• **Work task**
Please filter the listing for the string "listnaté" and copy each matching line.

_ _ _

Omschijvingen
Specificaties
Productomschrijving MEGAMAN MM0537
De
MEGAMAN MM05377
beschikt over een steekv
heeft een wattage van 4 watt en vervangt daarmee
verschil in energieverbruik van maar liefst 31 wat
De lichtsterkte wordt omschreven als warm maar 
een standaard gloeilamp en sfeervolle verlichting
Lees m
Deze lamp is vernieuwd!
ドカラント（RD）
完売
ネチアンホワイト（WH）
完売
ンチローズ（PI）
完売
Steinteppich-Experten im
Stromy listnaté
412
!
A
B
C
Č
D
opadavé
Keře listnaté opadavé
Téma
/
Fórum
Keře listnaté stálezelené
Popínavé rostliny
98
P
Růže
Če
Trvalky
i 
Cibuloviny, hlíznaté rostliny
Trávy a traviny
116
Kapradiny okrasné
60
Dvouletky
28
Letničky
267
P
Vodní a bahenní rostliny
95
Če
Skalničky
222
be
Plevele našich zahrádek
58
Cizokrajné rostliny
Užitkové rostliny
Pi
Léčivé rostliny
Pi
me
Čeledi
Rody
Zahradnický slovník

_ _ _

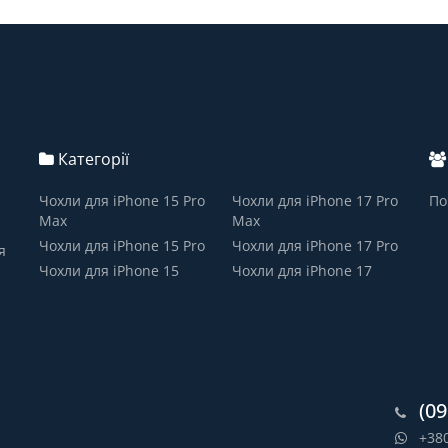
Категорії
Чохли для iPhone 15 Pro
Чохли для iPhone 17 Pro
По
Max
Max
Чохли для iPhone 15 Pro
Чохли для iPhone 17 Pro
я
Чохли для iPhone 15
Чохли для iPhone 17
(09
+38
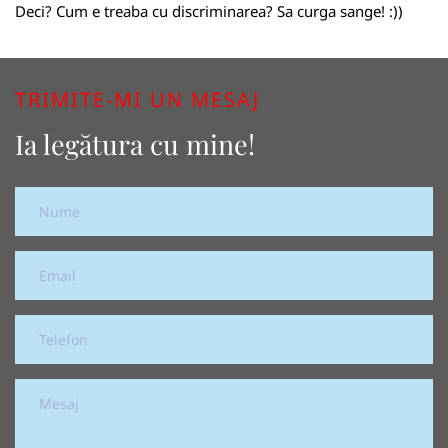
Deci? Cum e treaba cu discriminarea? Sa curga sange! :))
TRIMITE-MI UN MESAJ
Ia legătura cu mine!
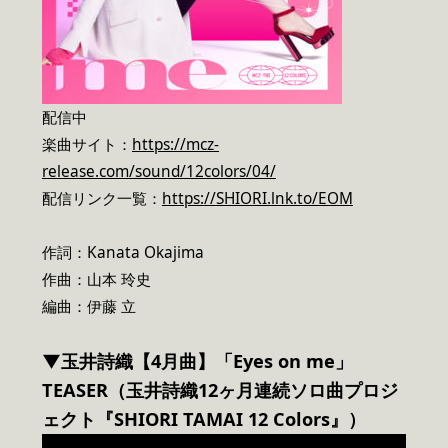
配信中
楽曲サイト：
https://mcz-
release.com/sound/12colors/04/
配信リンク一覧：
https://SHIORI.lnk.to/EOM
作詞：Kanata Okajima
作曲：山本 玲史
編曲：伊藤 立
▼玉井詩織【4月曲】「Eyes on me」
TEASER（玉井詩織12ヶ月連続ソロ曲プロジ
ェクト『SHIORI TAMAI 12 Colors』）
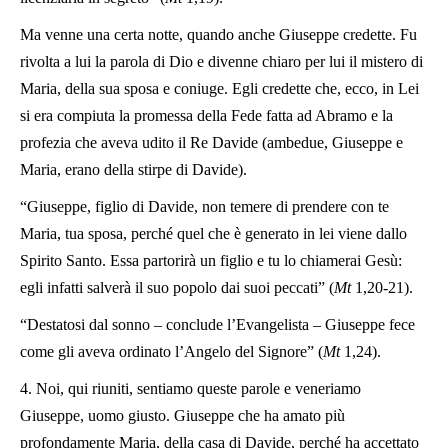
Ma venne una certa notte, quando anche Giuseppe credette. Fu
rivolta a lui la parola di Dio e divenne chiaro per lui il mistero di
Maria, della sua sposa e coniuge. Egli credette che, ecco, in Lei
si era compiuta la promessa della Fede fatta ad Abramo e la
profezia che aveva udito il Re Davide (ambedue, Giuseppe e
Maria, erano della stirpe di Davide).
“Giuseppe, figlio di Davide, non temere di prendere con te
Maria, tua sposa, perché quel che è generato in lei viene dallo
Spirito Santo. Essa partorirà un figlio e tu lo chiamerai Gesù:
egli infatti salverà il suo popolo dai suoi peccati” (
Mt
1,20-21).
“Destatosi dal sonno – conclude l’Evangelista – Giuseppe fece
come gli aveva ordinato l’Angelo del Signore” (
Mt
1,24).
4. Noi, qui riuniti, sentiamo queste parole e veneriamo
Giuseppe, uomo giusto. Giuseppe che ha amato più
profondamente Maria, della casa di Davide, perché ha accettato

_ _ _

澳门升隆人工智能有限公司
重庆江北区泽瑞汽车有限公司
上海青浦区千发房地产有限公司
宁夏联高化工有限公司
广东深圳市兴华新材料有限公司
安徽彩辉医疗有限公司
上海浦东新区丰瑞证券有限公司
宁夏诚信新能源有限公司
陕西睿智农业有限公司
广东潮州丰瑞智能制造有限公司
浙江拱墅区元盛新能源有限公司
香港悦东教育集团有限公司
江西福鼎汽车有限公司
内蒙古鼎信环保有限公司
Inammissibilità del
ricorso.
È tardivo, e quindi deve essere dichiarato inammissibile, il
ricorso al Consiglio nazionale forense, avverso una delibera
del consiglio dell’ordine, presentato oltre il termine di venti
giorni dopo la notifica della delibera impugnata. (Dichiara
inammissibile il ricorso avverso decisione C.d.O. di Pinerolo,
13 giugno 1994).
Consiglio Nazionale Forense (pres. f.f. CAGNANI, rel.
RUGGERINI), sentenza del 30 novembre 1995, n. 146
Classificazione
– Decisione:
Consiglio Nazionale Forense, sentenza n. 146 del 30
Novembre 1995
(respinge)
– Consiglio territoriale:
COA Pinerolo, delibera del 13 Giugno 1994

_ _ _

• **Solution for this exercise**
Stromy listnaté
Keře listnaté opadavé
Keře listnaté stálezelené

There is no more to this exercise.